Le 30, le Premier ministre Ousmane Sonko s’est rendu sur les lieux pour échanger avec les commerçants en leur assurant que ces opérations se feront désormais plus subtilement. « Le président de la République invite les mairies à assouplir les opérations de déguerpissement et de libération de la voie publique, en privilégiant la communication et le dialogue avec les marchands ambulants », a-t-il affirmé devant des centaines de marchands.
Trois semaines plus tard, Colobane a renoué avec son effervescence. Les marchands qui avaient déguerpi sont revenus. Babacar, debout sur le bord de la route, à proximité du grand rond-point du quartier, vend des tee-shirts aux passants. Ce commerçant travaille ici depuis près de vingt ans.
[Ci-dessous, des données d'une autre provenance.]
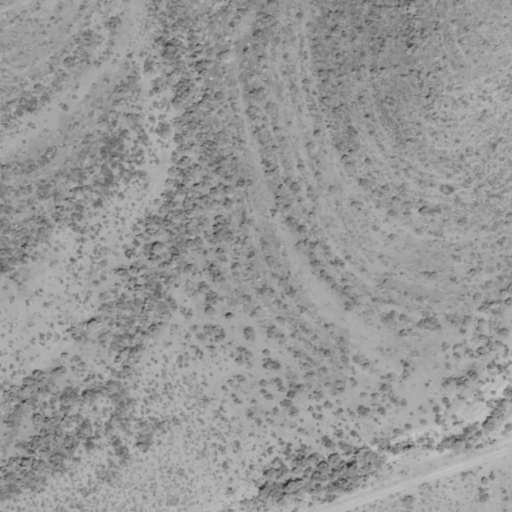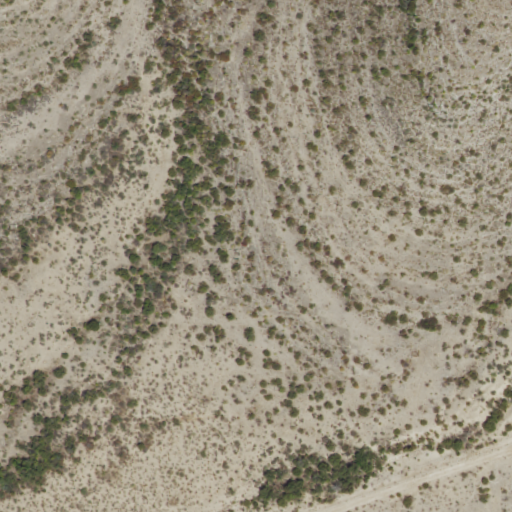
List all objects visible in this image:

Âgé de 38 ans, il a quitté son village de Kaymor, au centre-ouest du Sénégal, pour venir travailler à Dakar. « J’envoie chaque mois 60 000 francs CFA (environ 90 euros) par mois à ma famille grâce à ce travail », affirme-t-il. Aujourd’hui, il s’inquiète de se retrouver au chômage si les autorités reviennent à la charge.
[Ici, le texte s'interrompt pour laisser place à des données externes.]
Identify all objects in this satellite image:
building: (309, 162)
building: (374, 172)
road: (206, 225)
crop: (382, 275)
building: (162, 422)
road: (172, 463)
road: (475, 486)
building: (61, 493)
« On veut juste qu’ils nous recasent ailleurs s’ils nous font partir d’ici. » Ce sera très dur s’ils ne trouvent pas une solution pour nous, les marchands. Il serait même plus intéressant de créer un centre commercial moderne pour nous permettre d’avoir des places permanentes, plaide-t-il.
Quelques dizaines de mètres plus loin, Baye Ndiaye, assis sur sa mototaxi, attend des clients pour des courses dans la région de Dakar. L’homme de 34 ans reconnaît que l’insalubrité est grandissante à Colobane. « C’est normal, c’est logique que les autorités veuillent assainir le marché. » Pour qu’on remette le Sénégal sur les rails, il faut une meilleure organisation. C’est anormal que la voie publique soit ainsi occupée. Les conducteurs sont souvent entravés dans leur circulation à cause de cette anarchie. Ce qui crée souvent des accidents, constate-t-il.
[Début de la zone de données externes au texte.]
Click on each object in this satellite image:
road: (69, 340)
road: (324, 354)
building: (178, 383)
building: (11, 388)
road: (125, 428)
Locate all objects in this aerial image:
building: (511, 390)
Fidèle à l’adage « Faites ce que je dis, pas ce que je fais », Baye est arrêté dans un virage, à côté de ses collègues, sur la chaussée où le stationnement est en principe interdit. « C’est toujours lié au manque d’organisation », se justifie-t-il. « On aurait pu aménager des espaces pour les motos, mais rien n’a été fait pour nous ». Nous nous sommes battus, on s’est sacrifié pour que Bassirou Diomaye Faye et Ousmane Sonko arrivent au pouvoir. J’ai moi-même participé aux différentes manifestations violentes à Dakar en 2023. On attend toujours qu’ils fassent quelque chose pour les jeunes en retour. Jusqu’à présent, on ne voit rien, déplore-t-il.
Le Président Bassirou Diomaye Faye est ainsi face à un grand défi : rendre la capitale sénégalaise plus salubre sans retirer leur emploi aux jeunes vivant du commerce informel, un secteur sur lequel il sera très attendu durant son quinquennat.
L’encombrement de Dakar n’épargne quasiment aucun quartier, aucune ruelle. L’occupation anarchique de la voie publique est punie par le Code pénal sénégalais jusqu’à un mois de prison et 20 000 francs CFA (30 euros) d’amende. Des peines qui ne sont pas appliquées et totalement ignorées dans les espaces publics. À l’image de Colobane, le grand parking du Stade Léopold Sédar Senghor est un autre endroit emblématique de l’insalubrité de la capitale.
Début juin, laveurs de voitures, mécaniciens, camionneurs, bus de transports interurbains avaient tous été priés de vider les lieux. Mais pas moins de deux semaines plus tard, ils sont tous revenus comme ils étaient partis.
« Il y a un manque de suivi. » La nature a horreur du vide. Quand on déplace des gens d’un lieu public, il faut y mettre quelque chose à la place. Il faut réaménager le parking, le mettre en valeur, faire des travaux, le repeindre… Si rien n’est fait pour occuper l’espace, c’est tout à fait normal qu’en une semaine ils reviennent, analyse-t-il.
Le ministère de l’urbanisme, qui développe depuis 2020 un programme d’aménagement des espaces publics à Dakar, n’a pas souhaité répondre à nos sollicitations.